Kaderisasi
Kaderisasi
Mendengar kata kaderisasi
menjadi suatu hal yang umum dikelompok manapun. Kaderisasi diartikan sebagai
suatu proses penanaman nilai-nilai yang dianut dan dipahami oleh suatu kelompok
tertentu. Sebagai contoh saat seorang anak manusia mengeluarkan tangisannya
pertama kali di muka bumi. Saat itulah anak manusia tersebut akan mengalami
proses kaderisasi. Dia akan diberikan pemahaman mengenai nilai-nilai yang ada dalam
keluarganya. Perilaku dan perkataan akan senantiasa ditiru oleh si anak. Hingga
beranjak remaja dia akan mengikuti proses kaderisasi yang ada di sekolah dan
lingukangan sekitarnya. Proses ini akan berlangsung tanpa disadari oleh si anak.
Ketika sudah dewasa, kita
akan dihadapkan untuk menempuh pendidikan di perguruan tinggi yang kita
inginkan. Di sana kita akan belajar bagaimana menjadi seorang mahasiswa yang seutuhnya. Termaksud
dalam hal ini dengan proses kaderisasi yang menjadi fenomenal dibeberapa
perguruan tinggi. Kaderisasi selain untuk penanaman nilai juga ajang untuk
menyambut kelurga baru dalam sebuah organisasi. Tentunya untuk masuk dikeluarga
baru tersebut kita akan senantiasa mengikuti terlebih dahulu segala nilai-nilai
yang berlaku di dalamnya. Jika menolak maka kita berhak untuk memutuskan tidak
menjadi bagian keluarga tersebut. Sangat berbeda saat kita dilahirkan, kita
tidak bisa memutuskan untuk lahir ataupun tidak dimuka bumi ini.
Bagi saya sendiri pola
kaderisasi berbeda-beda di setiap perguruan tinggi. Ada yang menanam bibit
nilai-nilai dengan metode andragogi karya Paulo Freire. Ada pula yang menanam
bibit nilai dengan games-games yang akan melatih pikiran, mental dan tenaga, ada pula yang menanamkan kaderisasi layaknya
seorang prajurit militer, ada yang mengabungkan semuanya atau mungkin terdapat
metode lain yang belum saya sebutkan disini.
Selama proses kaderisasi
tak jarang kita akan menemui seorang pembicara visinoner dengan
menceritakan idealisme, fungsi maupun
peran mahasiswa. Sebagai seorang masih buta dengan dunia kampus tentunya hal
tersebut sangat mengagumkan. Mungkin kita akan bertanya-tanya entalah dari mana
pembicara visioner mengambil inspirasi. Apakah
dari proses petualangan membaca buku-buku, ataukah memang telah mengalaminya
secara langsung. Atau bisa jadi hanyalah doktrin yang terun-temurun disampaikan
tanpa sama sekali memahami esensinya.
Oke, terlepas dari itu
semua bagi penulis bagaimanapun metode kaderisasi yang dilakukan dalam sebuah
organisasi, saat kita memilih untuk ikut serta dalam sebuah keluarga berarti
saat itulah kita berani untuk mengambil sebuah tanggung jawab. Sangat
disayangkan apabila seorang yang katanya kaum intelektual, mengikuti kaderisasi
hanyalah karena mayoritas belaka. Apalagi karena perasaan takut berbeda.
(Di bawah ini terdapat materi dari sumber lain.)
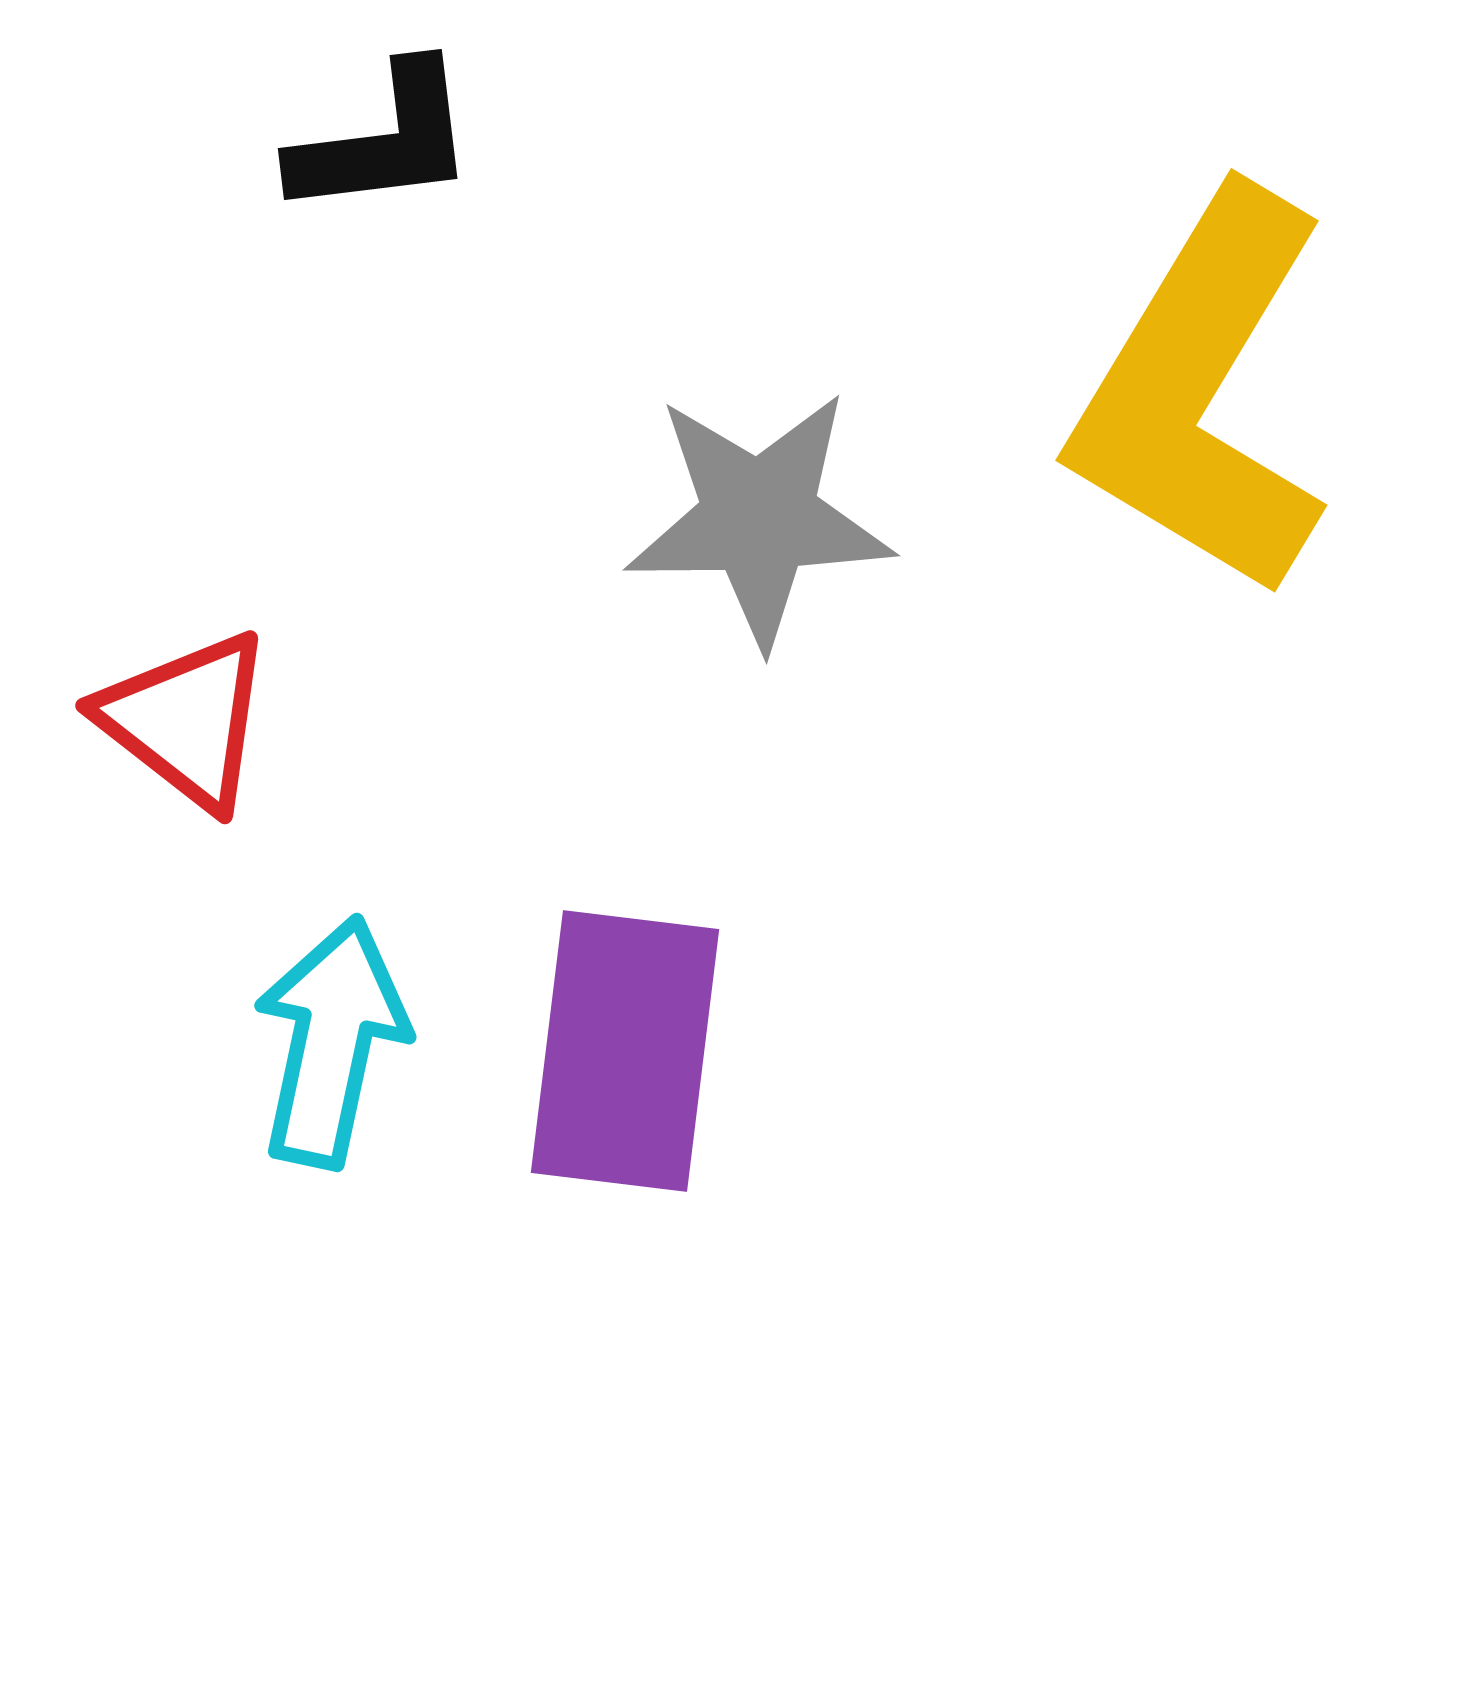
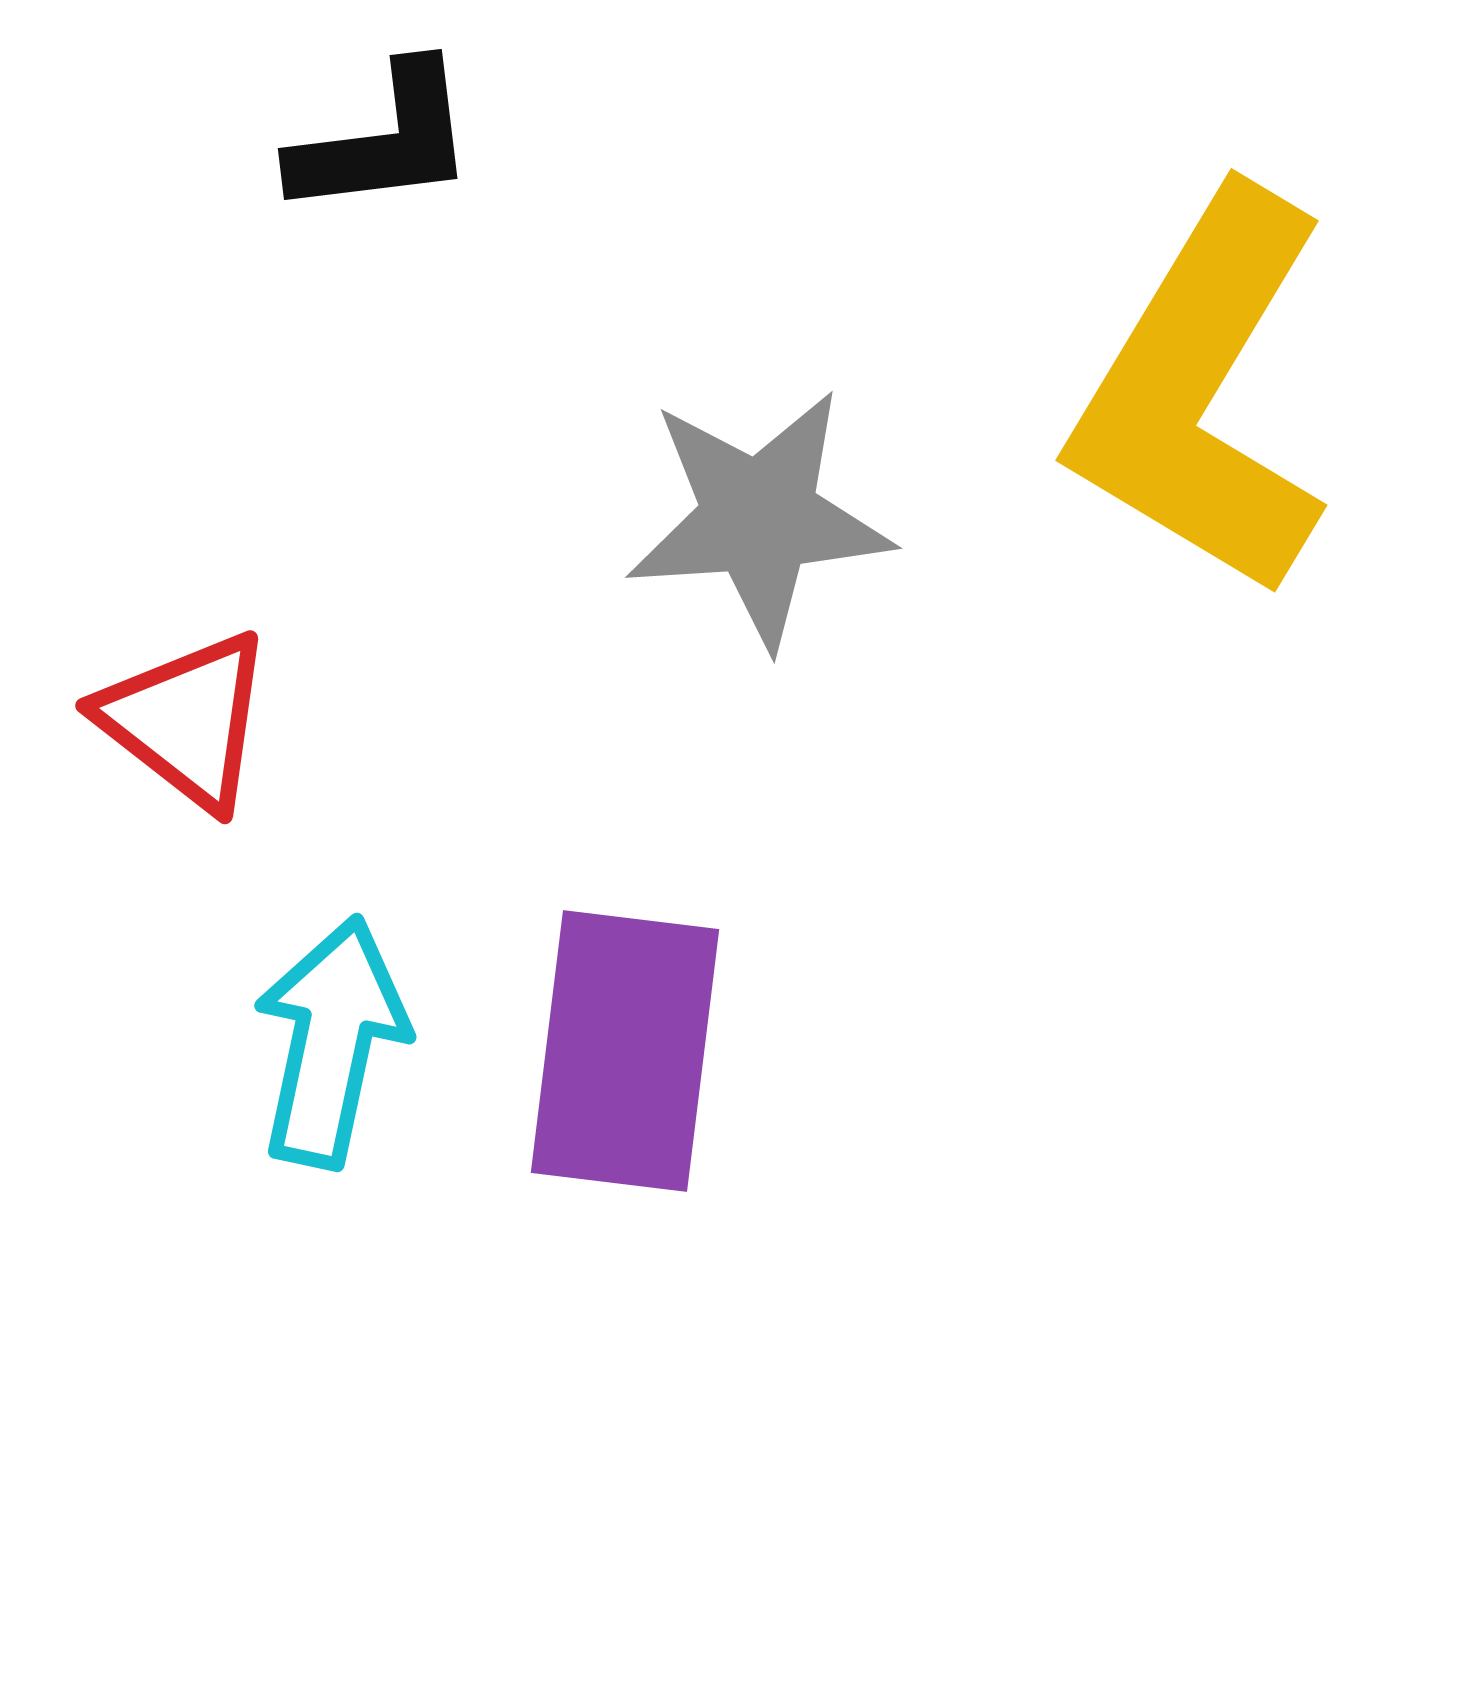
gray star: rotated 3 degrees counterclockwise
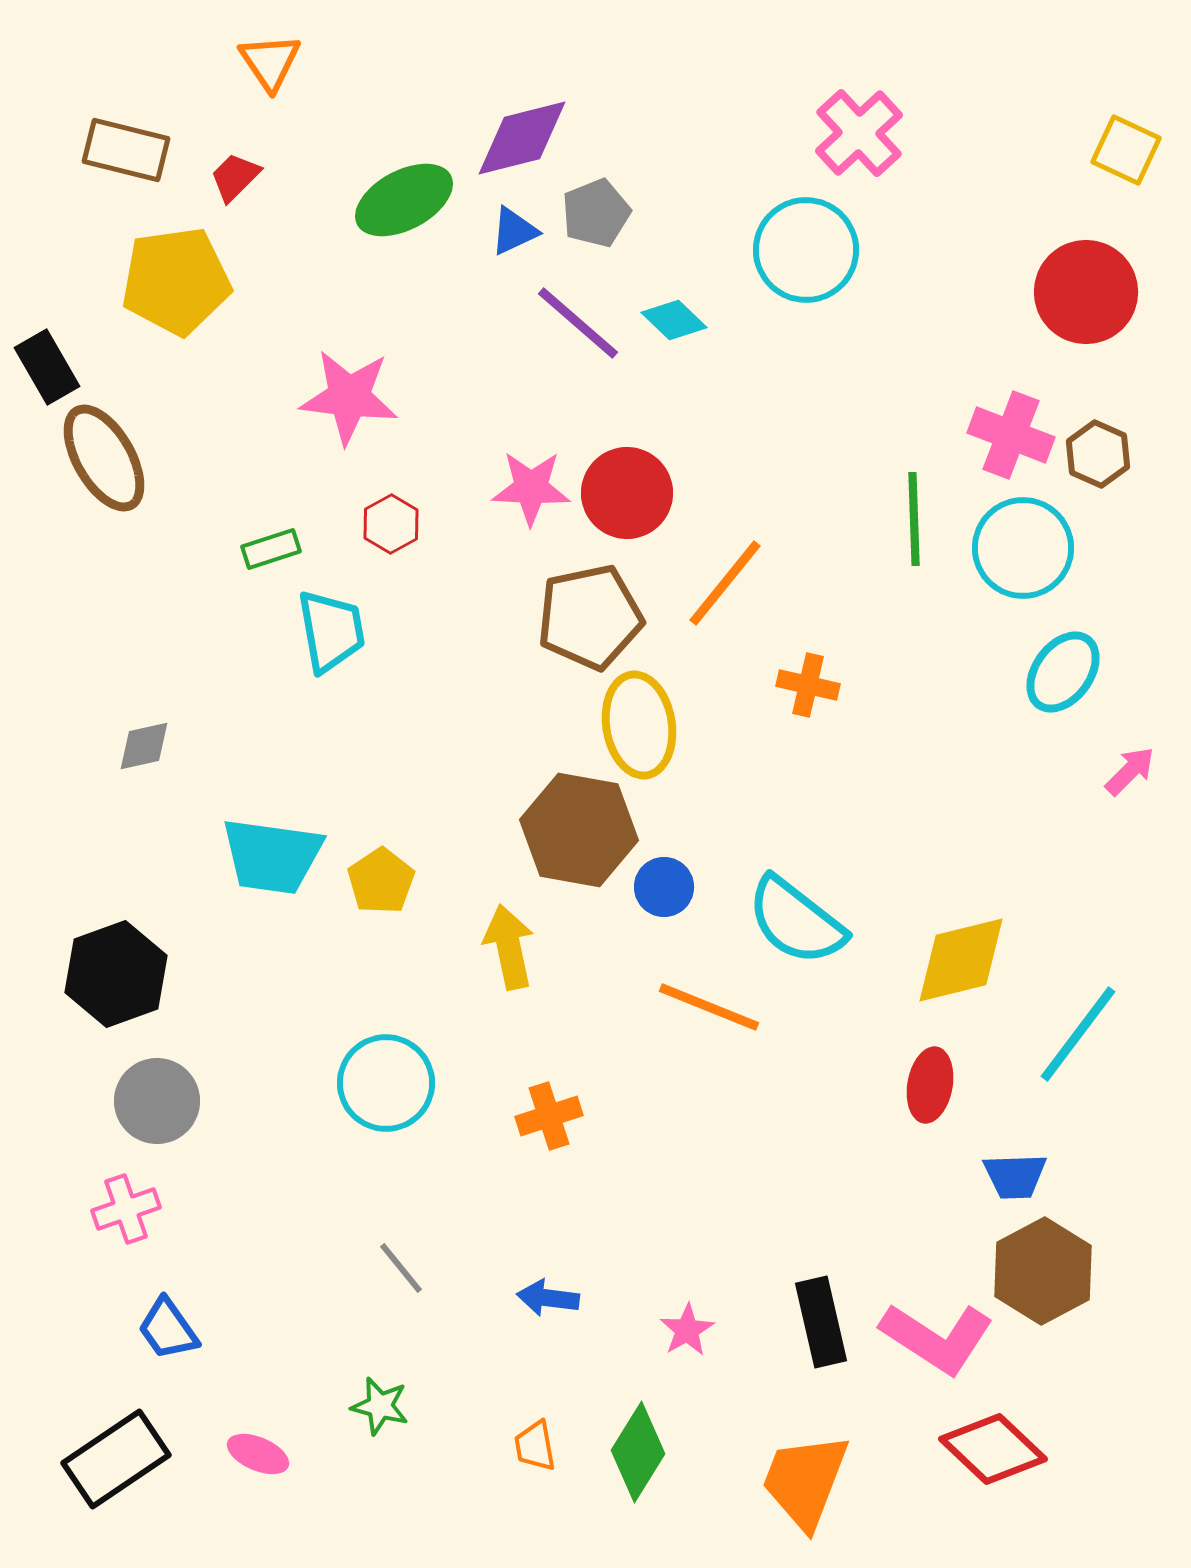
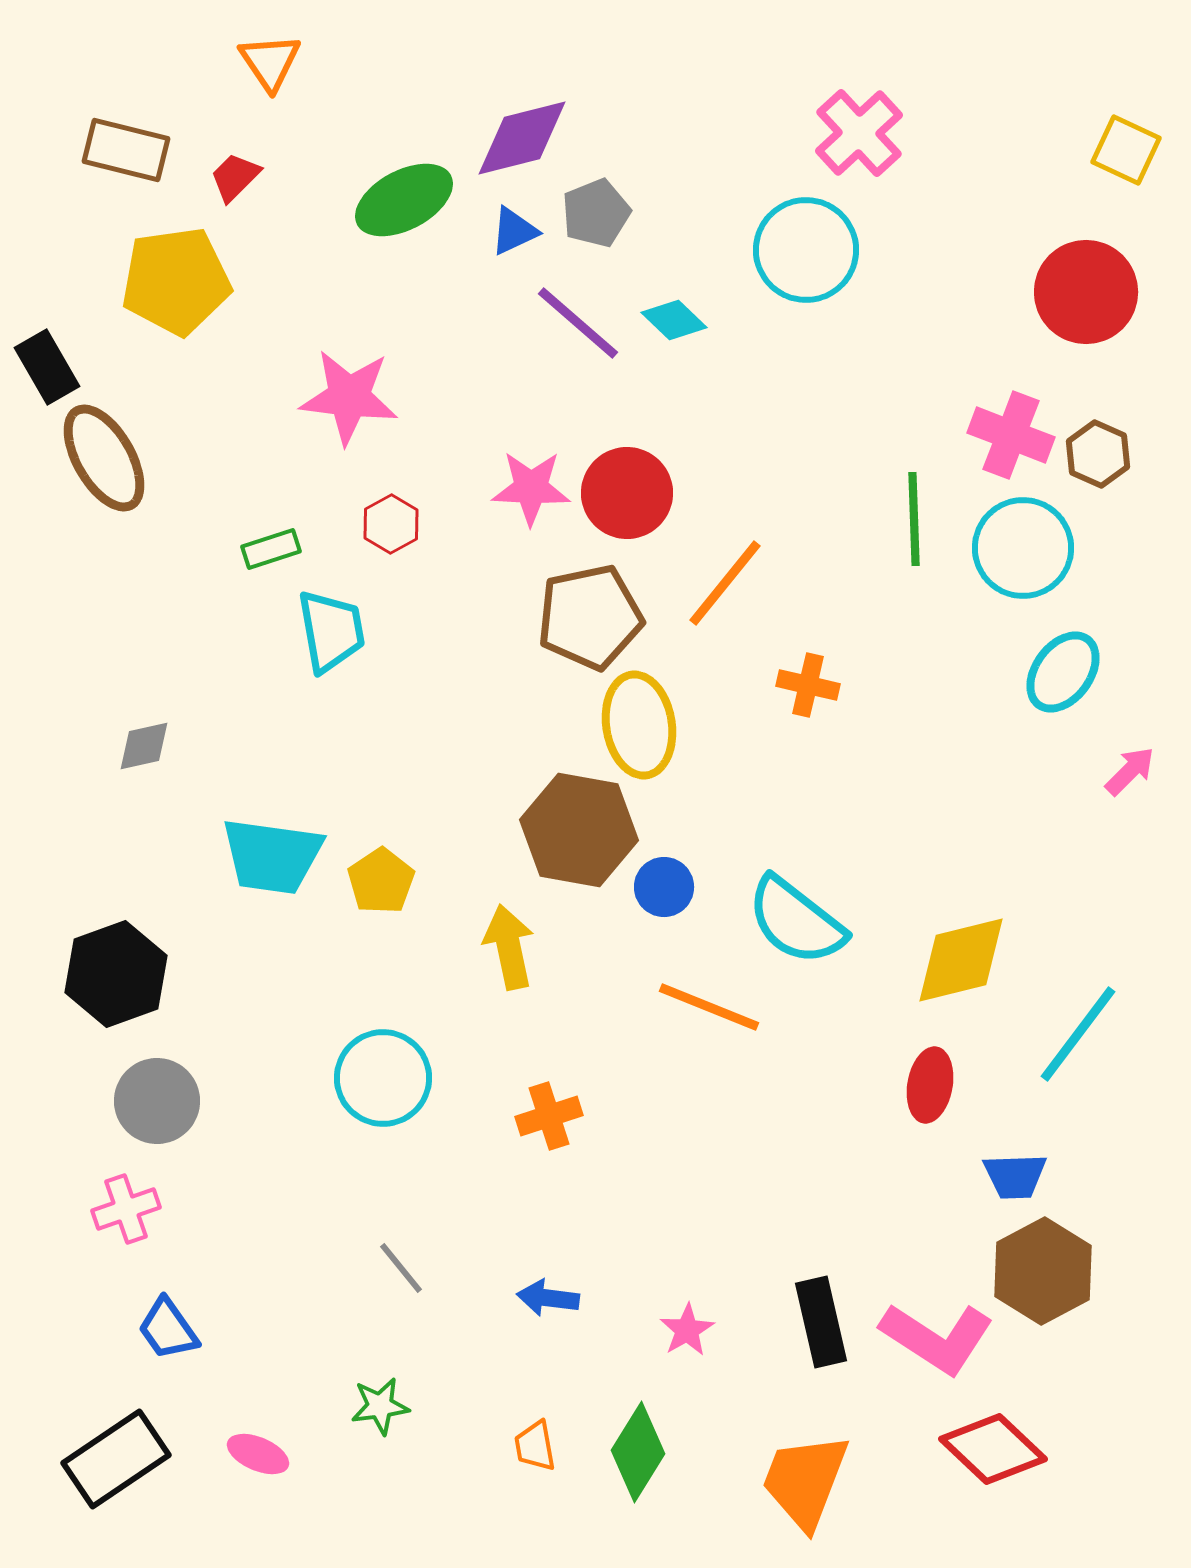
cyan circle at (386, 1083): moved 3 px left, 5 px up
green star at (380, 1406): rotated 22 degrees counterclockwise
Seorang intelektual bagi penulis harus mampu merevolusioner dirinya sendiri.
Di kampus penulis sendiri
kaderisasi untuk masuk dalam sebuah organisasi adalah keharaman bagi birokrasi.
Apabila terbukti melakukanya akan mendapat sanksi berupa skorsing hingga drop out. Padahal tidak sepatutnya di
tempat paling berpendidikan, malahan seseorang dimatikan karakter dan
kreativitasnya. Karena melarang dan menghukum bukanlah sebuah solusi yang benar-benar
bijaksana untuk kaum terdidik.
Bagi penulis sendiri
melarang seseorang berorganisasi tak ada bedanya dengan zaman kolonialisme
dahulu. Dan barangsiapa membenci organisasi berarti dia membenci kemerdekaan
indonesia saat ini. Sudah seharusnya pendidik berlaku adil sejak dalam pikiran
apalagi dalam perbuatan ( Silahkan baca tetralogi Pramoedya).
Catatan : Tulisan
hanyalah sebuah pandangan penulis belaka tidak untuk memaksakan setiap pembaca
setuju setiap tulisan, dan sekali lagi penulis tidak mengeneralkan suatu
pokok permasalahan yang ada ( MOHON DIPAHAMI MAKSUDNYA ).
Sumber gambar : https://malindoo.wordpress.com
Hidup pergerakan bangsa Indonesia !!!!